"He turned the money right over into my hand," continued Ethel Brown—"the money he didn't spend for the pins, I mean. It's fifteen dollars. What shall I do with it?"
"Pay for the yarn you bought for the women in the Old Ladies' Home to knit with," said Helen promptly.
"'"The time has come," the walrus said,'" quoted Tom, "when we must have a treasurer. It was all very well talking about not needing one when we didn't have a cent of money, but now we are on the way toward being multis and we can't get on any longer without some one to look after it."
"Let's make Tom treasurer and then he can fuss over the old accounts himself," suggested Roger.
Roger's loathing for keeping accounts was so well known that every one laughed.
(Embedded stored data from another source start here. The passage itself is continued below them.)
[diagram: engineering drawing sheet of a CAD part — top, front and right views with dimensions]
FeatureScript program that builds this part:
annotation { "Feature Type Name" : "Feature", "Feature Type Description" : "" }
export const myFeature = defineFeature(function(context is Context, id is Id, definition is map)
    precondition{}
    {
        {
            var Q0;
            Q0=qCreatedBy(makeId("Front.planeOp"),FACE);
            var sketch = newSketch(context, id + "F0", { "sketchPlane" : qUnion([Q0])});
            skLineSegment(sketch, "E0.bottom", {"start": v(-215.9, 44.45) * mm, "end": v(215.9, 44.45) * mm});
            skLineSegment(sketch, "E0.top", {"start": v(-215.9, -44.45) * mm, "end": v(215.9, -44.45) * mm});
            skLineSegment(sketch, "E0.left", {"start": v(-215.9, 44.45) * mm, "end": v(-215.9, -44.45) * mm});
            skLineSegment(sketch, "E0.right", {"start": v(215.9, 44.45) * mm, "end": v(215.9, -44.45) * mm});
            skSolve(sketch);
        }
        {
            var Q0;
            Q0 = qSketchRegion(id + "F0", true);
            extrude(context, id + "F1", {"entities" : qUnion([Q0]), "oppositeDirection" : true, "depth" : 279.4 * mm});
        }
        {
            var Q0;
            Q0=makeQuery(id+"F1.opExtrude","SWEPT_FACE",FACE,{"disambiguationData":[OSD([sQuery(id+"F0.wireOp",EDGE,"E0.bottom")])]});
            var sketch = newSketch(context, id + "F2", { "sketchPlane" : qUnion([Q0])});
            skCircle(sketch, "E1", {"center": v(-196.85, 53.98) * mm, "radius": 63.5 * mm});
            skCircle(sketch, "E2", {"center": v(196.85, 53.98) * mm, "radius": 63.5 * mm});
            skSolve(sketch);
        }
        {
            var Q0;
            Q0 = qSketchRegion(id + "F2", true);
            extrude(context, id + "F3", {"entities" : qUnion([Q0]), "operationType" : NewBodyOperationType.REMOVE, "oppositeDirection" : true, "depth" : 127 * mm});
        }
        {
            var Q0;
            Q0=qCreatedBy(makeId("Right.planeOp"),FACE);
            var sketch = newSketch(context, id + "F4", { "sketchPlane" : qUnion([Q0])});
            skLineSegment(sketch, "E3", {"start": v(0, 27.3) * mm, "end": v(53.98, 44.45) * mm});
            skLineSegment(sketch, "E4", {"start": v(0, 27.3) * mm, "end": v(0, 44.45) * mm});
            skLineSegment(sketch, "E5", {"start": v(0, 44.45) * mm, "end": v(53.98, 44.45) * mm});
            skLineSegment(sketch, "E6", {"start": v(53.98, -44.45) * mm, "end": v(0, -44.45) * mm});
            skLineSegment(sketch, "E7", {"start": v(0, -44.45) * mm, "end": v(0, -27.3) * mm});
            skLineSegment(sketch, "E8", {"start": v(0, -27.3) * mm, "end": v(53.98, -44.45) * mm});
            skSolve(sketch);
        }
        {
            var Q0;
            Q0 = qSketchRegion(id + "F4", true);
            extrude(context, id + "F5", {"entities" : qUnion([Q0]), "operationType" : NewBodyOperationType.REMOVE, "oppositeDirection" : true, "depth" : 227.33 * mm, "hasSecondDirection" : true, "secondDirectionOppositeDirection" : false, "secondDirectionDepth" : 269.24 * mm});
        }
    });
"Not I," objected Tom. "I'm not at all the right one. It ought to be one of you people who live out here where we're going to do our work. You'll have hurry calls for cash very often and it would be a nuisance to have to wait a day to write or phone me. No, sir, Roger's the feller for that job."
"No, Roger isn't," persisted that young man disgustedly. "I buck, I kick, I remonstrate, I protest, I refuse."
"Here, here," called Ethel Blue. "Who said you could have James's vocabulary?"
"Well, James, then," said Tom. "It doesn't make much difference who it is as long as he lives in these precincts and not as far away as I do. Madam President, I nominate Mr. Hancock for treasurer of the United Service Club."
"You hear the nomination," responded Helen. "Is it seconded?"